Macroscopic transport patterns of UAV traffic in 3D anisotropic wind fields: A constraint-preserving hybrid PINN-FVM approach

TL;DR

This paper introduces a hybrid physics-informed neural network and finite-volume method to model macroscopic UAV traffic in 3D wind fields, ensuring transport consistency and boundary accuracy.

Contribution

It presents a novel constraint-preserving hybrid solver combining PINN and FVM for UAV traffic modeling in complex wind environments.

Findings

Successfully captures anisotropic wind effects on UAV traffic patterns.

Effectively models steady density structures like bands and bottlenecks.

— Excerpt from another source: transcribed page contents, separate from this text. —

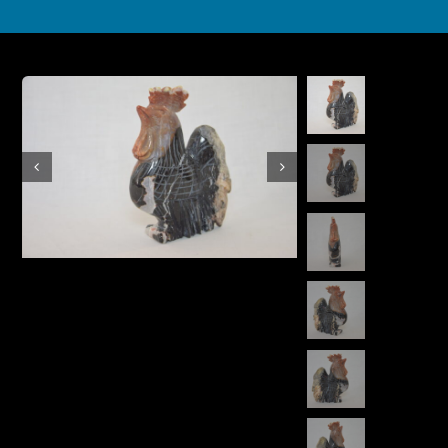
Boutique en ligne
Contact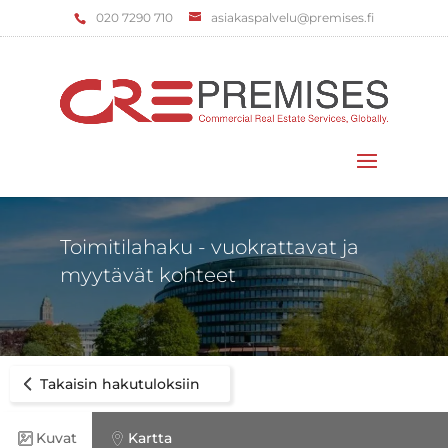
‌020 7290 710
asiakaspalvelu@premises.fi
Valitse sivu
Toimitilahaku - vuokrattavat ja
myytävät kohteet
Takaisin hakutuloksiin
Kuvat
Kartta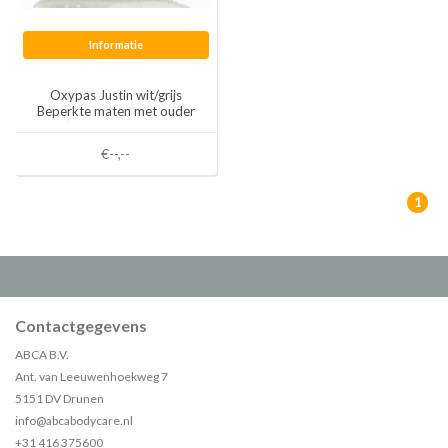
Informatie
Oxypas Justin wit/grijs
Beperkte maten met ouder
logo ( MAATADVIES, NEEM
1 MAAT GROTER!)
€--,--
1
Contactgegevens
ABCA B.V.
Ant. van Leeuwenhoekweg 7
5151 DV Drunen
info@abcabodycare.nl
+31 416 375600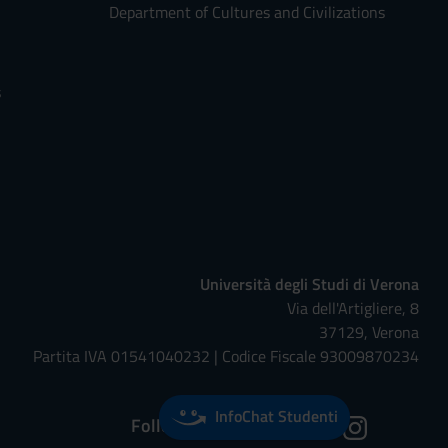
Department of Cultures and Civilizations
s
Università degli Studi di Verona
Via dell'Artigliere, 8
37129, Verona
Partita IVA 01541040232 | Codice Fiscale 93009870234
InfoChat Studenti
Follow us on: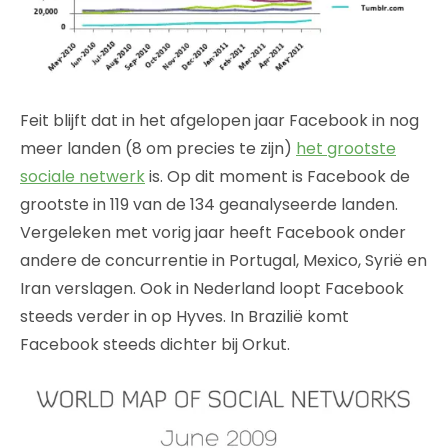
Feit blijft dat in het afgelopen jaar Facebook in nog
meer landen (8 om precies te zijn)
het grootste
sociale netwerk
is. Op dit moment is Facebook de
grootste in 119 van de 134 geanalyseerde landen.
Vergeleken met vorig jaar heeft Facebook onder
andere de concurrentie in Portugal, Mexico, Syrië en
Iran verslagen. Ook in Nederland loopt Facebook
steeds verder in op Hyves. In Brazilië komt
Facebook steeds dichter bij Orkut.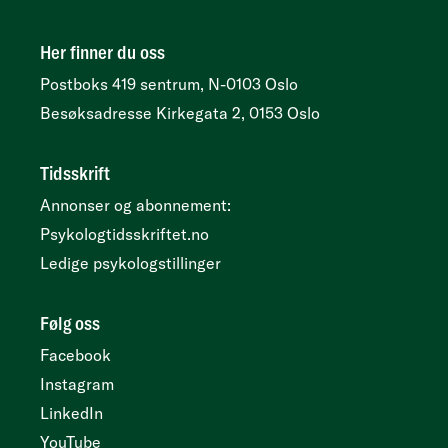
Her finner du oss
Postboks 419 sentrum, N-0103 Oslo
Besøksadresse
Kirkegata 2, 0153 Oslo
Tidsskrift
Annonser og abonnement:
Psykologtidsskriftet.no
Ledige psykologstillinger
Følg oss
Facebook
Instagram
LinkedIn
YouTube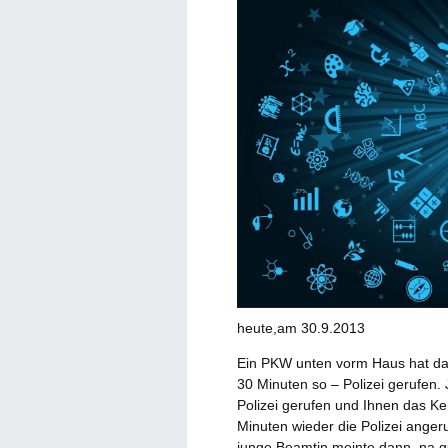
heute,am 30.9.2013
Ein PKW unten vorm Haus hat dau
30 Minuten so – Polizei gerufen.
Polizei gerufen und Ihnen das Ke
Minuten wieder die Polizei angeru
junge Beamtin meinte dann, na gu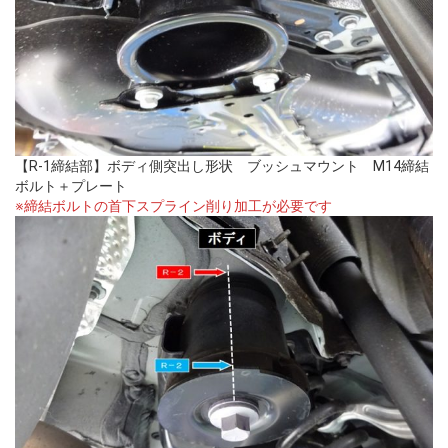
【R-1締結部】ボディ側突出し形状 ブッシュマウント M14締結
ボルト＋プレート
※締結ボルトの首下スプライン削り加工が必要です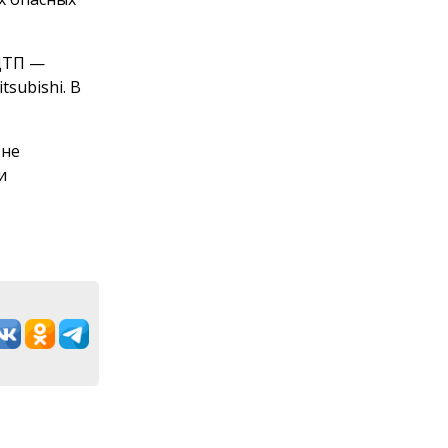
ДТП —
subishi. В
 не
и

Provides a reproducible computational framework with transparent diagnostics.

Abstract

Macroscopic unmanned aerial vehicle (UAV) traffic organization in three-dimensional airspace faces significant challenges from static wind fields and complex obstacles. A critical difficulty lies in simultaneously capturing the strong anisotropy induced by wind while strictly preserving transport consistency and boundary semantics, which are often compromised in standard physics-informed learning approaches. To resolve this, we propose a constraint-preserving hybrid solver that integrates a physics-informed neural network for the anisotropic Eikonal value problem with a conservative finite-volume method for steady density transport. These components are coupled through an outer Picard iteration with under-relaxation, where the target condition is hard-encoded and strictly conservative no-flux boundaries are enforced during the transport step. We evaluate the framework on reproducible homing and point-to-point scenarios, effectively capturing value slices, induced-motion patterns, and steady density structures such as bands and bottlenecks. Ultimately, our perspective emphasizes the value of a reproducible computational framework supported by transparent empirical diagnostics to enable the traceable assessment of macroscopic traffic phenomena.